TEXT PASSAGE -
# Warning: check your date of arrival!



## GM1 (Sep 30, 2008)

My son travelled on the 27th of JANUARY and came back on the 3rd of FEBRUARY. 
Today he found out that they stamped his passport as arriving on the 3rd of JANUARY!!!
He went to the Mogamma, and they told him that if he doesn't do anything about it, he would have a big problem next time when travelling!
The way his passport is stamped at the moment, looks like he left Egypt and hasn't come back. It looks like he is officially illegal in Egypt now!
So everyone please check your passports!

This is really crazy, they make a very, very stupid mistake and you have to solve it, otherwise they will blame you.


----------



## MaidenScotland (Jun 6, 2009)

Of course they will blame us, no official has ever admitted to being wrong,


----------



## Homeless (Jul 31, 2012)

MaidenScotland said:


> Of course they will blame us, no official has ever admitted to being wrong,


I had a Similar stamping error and was not aware of it till I was leaving the country. After checking my bags and getting the boarding pass, passport control refused to let me exit the country and asked me to go correct it at some goverment office. It was 2:00 AM!

TASK INSTRUCTIONS -
Answer these about the forum thread on passport stamps, one per line:
1. What arrival date was stamped in the son's passport?
2. Where did he go after finding the error?
3. At what time was the poster called Homeless refused exit?

DATA -
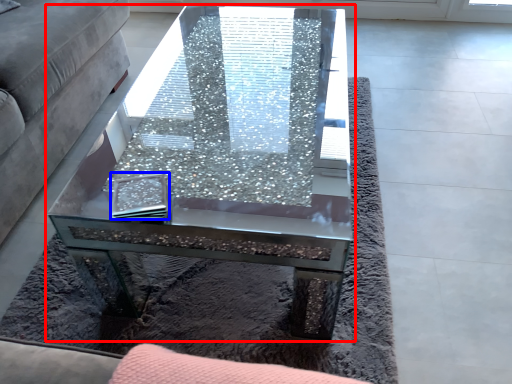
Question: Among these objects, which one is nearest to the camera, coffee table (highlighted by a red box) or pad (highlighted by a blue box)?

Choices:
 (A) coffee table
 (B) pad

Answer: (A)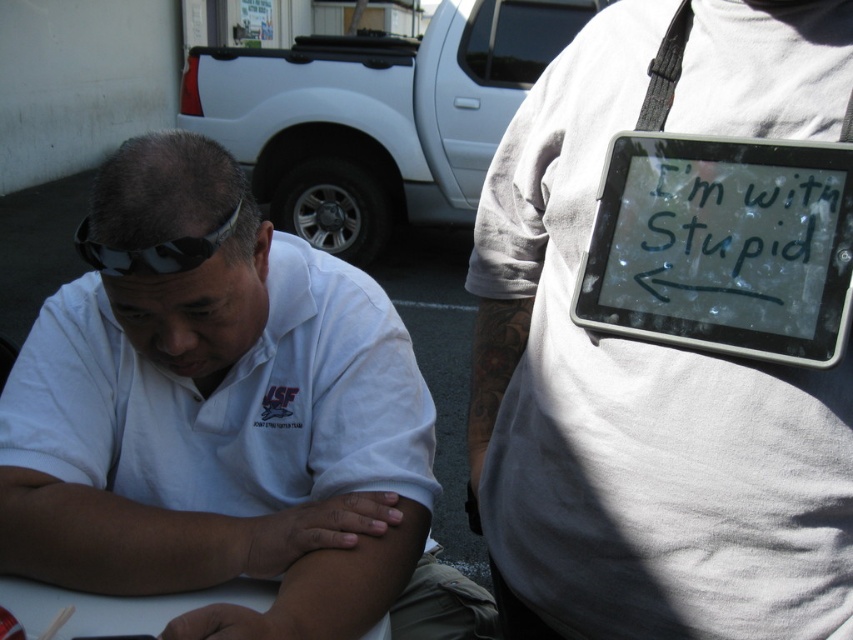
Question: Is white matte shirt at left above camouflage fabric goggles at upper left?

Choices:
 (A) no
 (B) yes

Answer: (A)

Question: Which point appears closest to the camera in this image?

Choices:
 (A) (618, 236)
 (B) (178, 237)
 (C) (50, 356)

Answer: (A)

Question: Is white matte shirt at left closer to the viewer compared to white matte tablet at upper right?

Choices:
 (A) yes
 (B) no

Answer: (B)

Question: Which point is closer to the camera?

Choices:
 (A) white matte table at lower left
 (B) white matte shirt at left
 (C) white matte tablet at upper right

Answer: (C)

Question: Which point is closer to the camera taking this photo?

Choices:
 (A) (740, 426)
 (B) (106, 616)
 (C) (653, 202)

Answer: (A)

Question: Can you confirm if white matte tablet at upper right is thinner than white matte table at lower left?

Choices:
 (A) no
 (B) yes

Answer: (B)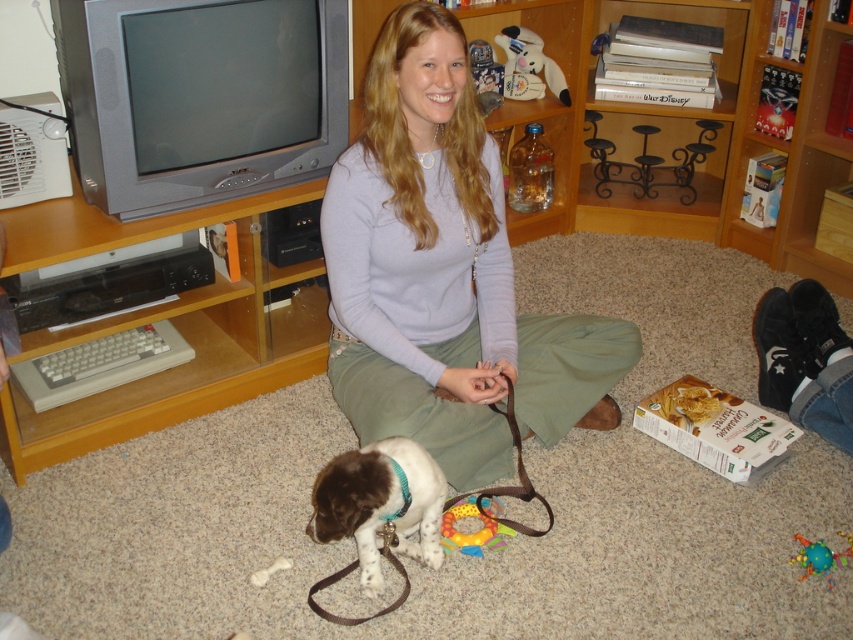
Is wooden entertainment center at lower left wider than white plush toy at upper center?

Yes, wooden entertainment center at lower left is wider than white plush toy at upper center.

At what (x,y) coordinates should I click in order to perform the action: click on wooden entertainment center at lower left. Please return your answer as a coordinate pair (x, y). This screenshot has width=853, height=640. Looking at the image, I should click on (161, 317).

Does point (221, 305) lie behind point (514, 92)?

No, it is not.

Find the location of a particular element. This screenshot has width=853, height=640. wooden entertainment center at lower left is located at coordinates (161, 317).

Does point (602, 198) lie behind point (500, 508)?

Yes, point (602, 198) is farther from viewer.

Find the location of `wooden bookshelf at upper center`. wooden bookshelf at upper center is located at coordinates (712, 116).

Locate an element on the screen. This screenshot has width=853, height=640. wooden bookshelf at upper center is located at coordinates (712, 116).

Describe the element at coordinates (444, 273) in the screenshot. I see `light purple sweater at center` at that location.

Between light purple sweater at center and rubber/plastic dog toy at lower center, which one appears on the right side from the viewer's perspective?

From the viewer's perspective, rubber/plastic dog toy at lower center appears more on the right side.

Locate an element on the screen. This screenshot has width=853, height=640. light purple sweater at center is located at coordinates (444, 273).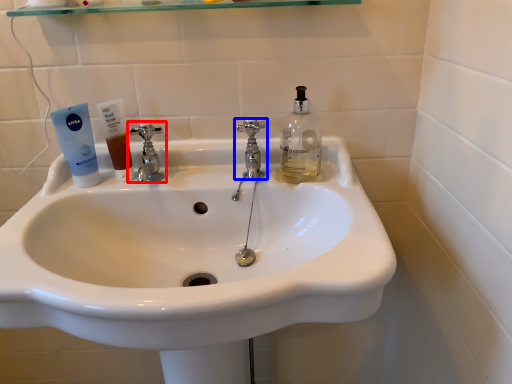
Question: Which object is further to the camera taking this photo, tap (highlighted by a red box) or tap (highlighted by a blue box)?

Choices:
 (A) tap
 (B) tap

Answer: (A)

--

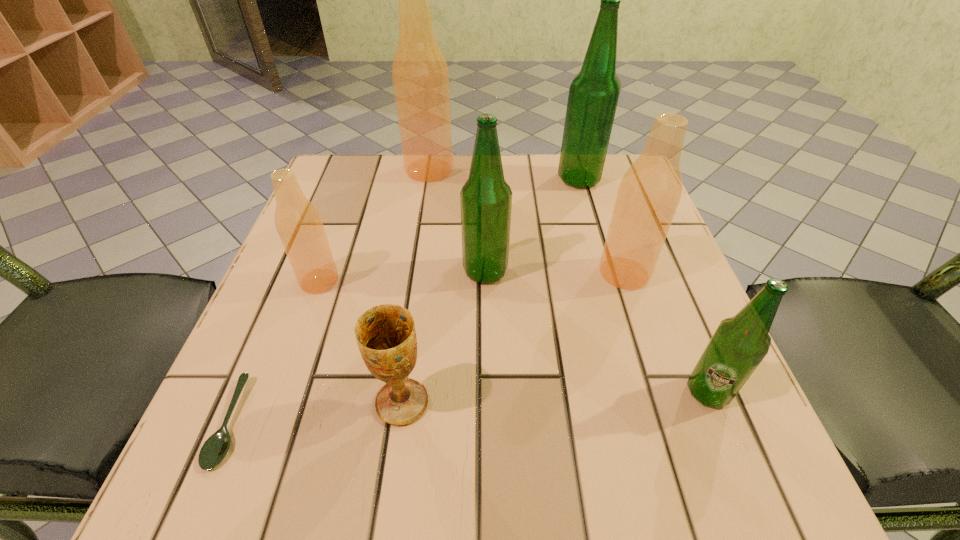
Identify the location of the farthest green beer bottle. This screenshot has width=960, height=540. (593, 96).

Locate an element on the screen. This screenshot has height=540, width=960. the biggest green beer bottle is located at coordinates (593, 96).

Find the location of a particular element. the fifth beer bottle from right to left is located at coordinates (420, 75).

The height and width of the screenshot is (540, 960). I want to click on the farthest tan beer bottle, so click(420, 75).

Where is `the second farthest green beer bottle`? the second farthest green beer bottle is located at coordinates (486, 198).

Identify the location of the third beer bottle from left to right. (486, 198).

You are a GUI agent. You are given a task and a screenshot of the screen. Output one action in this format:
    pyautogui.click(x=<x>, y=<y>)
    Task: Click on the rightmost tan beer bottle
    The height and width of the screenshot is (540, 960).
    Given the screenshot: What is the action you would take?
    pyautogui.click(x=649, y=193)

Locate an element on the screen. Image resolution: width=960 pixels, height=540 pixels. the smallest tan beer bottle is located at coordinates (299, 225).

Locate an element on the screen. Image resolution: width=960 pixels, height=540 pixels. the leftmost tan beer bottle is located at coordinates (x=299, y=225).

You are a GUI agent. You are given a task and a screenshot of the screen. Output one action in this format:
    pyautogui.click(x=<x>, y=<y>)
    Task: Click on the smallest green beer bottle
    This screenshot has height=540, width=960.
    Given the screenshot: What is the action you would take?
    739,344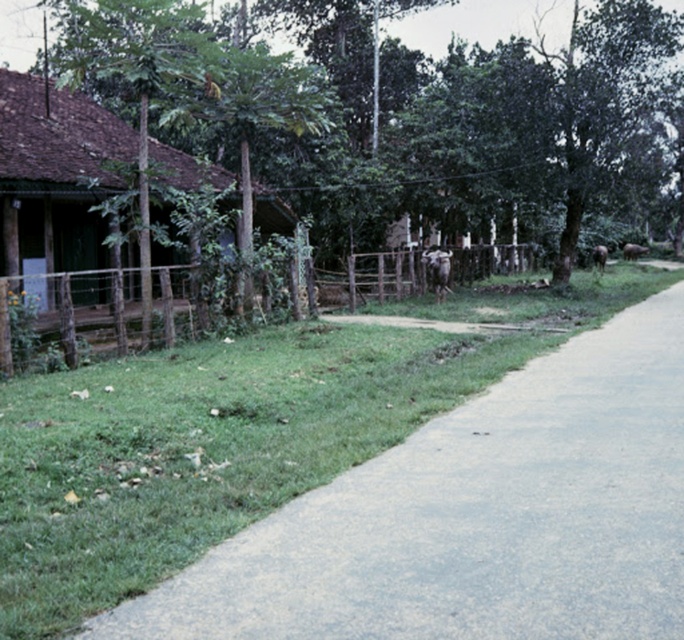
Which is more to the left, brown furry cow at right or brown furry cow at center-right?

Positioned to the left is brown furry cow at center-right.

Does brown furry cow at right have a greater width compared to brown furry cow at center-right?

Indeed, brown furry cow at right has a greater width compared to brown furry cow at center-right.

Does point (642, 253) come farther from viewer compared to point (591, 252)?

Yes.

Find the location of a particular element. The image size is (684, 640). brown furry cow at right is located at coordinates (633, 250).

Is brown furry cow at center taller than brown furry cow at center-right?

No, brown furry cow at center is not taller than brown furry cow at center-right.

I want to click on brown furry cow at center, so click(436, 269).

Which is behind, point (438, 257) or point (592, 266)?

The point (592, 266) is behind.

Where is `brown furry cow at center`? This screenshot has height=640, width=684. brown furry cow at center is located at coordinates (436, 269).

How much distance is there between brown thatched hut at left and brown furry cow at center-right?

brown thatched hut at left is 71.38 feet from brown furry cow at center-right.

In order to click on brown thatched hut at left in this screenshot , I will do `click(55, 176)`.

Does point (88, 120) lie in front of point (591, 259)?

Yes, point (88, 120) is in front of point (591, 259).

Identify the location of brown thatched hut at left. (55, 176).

PROBLEM SOLUTION -
1. The 3rd of January
2. The Mogamma
3. 2:00 AM